§ **Exercise inputs**:
——————

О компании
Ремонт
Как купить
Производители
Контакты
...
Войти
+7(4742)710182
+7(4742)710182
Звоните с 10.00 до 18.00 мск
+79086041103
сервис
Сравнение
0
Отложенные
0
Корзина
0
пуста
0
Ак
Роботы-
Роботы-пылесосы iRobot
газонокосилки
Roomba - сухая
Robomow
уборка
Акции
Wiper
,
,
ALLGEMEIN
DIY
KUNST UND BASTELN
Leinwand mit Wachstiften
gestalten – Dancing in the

——————

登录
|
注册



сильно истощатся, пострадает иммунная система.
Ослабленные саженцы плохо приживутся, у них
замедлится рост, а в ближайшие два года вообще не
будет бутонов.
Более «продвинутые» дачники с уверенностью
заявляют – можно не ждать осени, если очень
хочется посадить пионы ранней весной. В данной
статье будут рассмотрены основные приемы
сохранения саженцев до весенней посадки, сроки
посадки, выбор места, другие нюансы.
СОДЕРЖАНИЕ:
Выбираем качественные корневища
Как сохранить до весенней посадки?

——————

Gather every line in the records that contains the word "посадки", copying each one in full.

сохранения саженцев до весенней посадки, сроки
посадки, выбор места, другие нюансы.
Как сохранить до весенней посадки?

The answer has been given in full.